• [TASK GOAL]:
Turn the entries below into a JSON list of strings with one string per line. Skip blank lines and leave out the pictures.

• [DATA FOR ANALYSIS]:

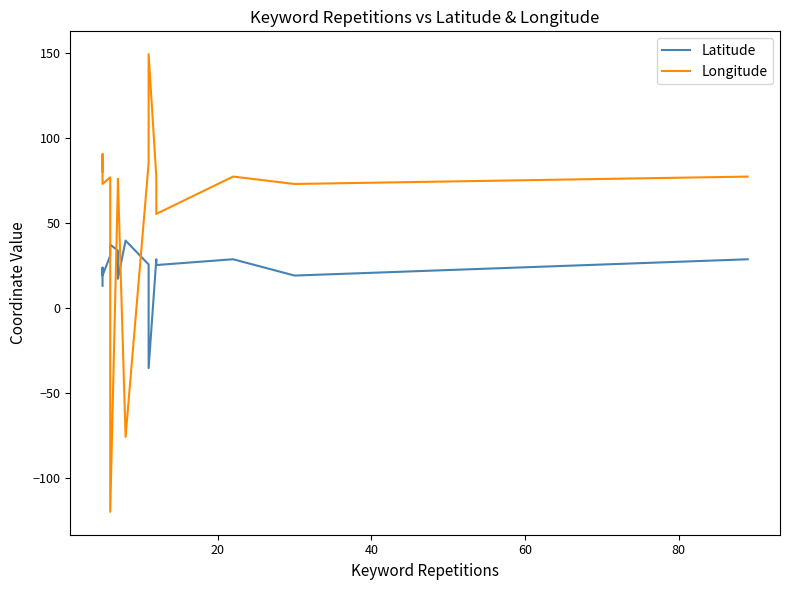

Rank the series by their maximum value, from lowest to highest.

Latitude, Longitude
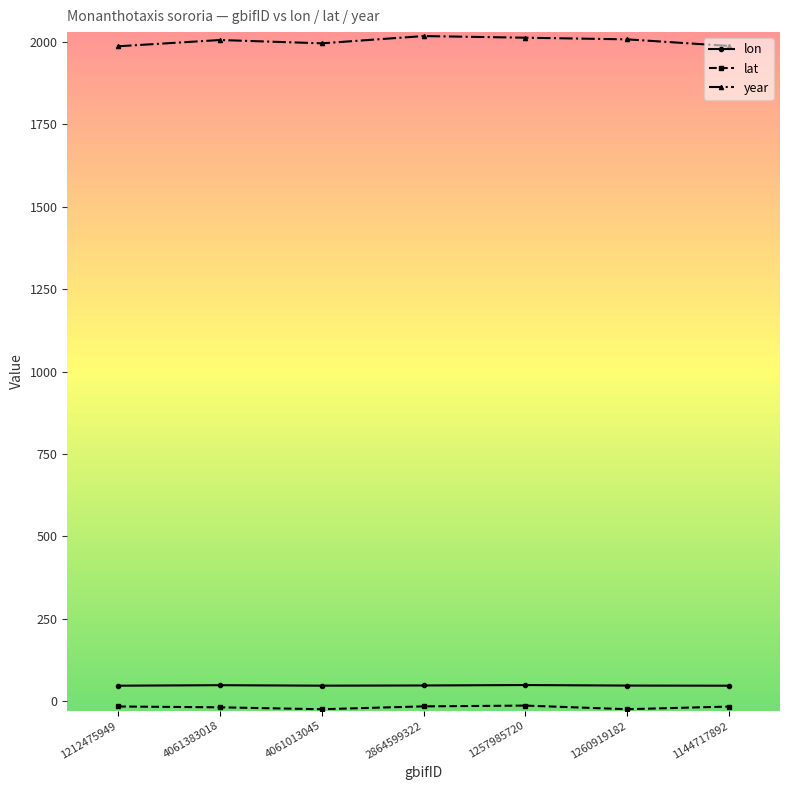

What is the label of the 4th point from the left?

2864599322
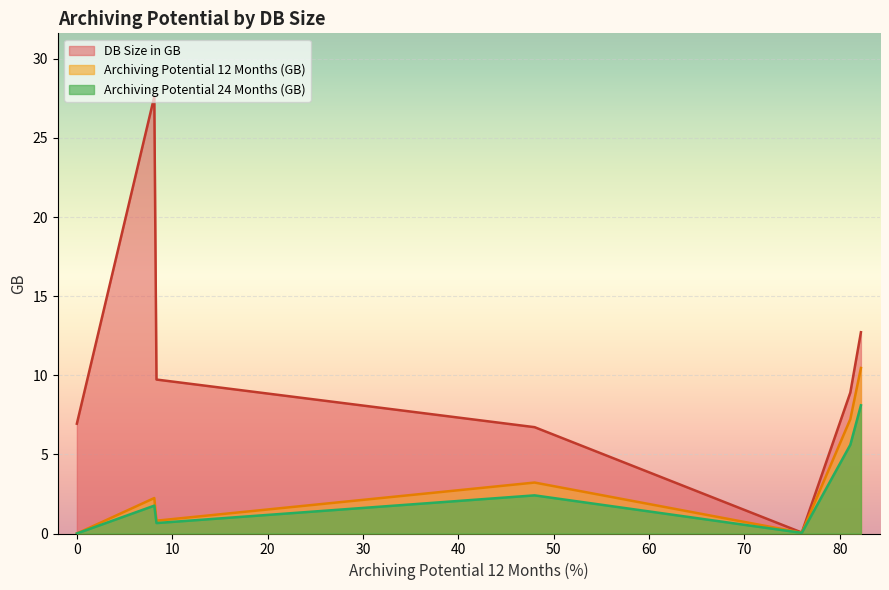

Between 62.97 and 76.02, which series saw the biggest shift?

DB Size in GB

• [RESPONSE BOX]:
[
  "Rank the series by their maximum value, from lowest to highest.",
  "Latitude, Longitude",
  "What is the label of the 4th point from the left?",
  "2864599322",
  "Between 62.97 and 76.02, which series saw the biggest shift?",
  "DB Size in GB"
]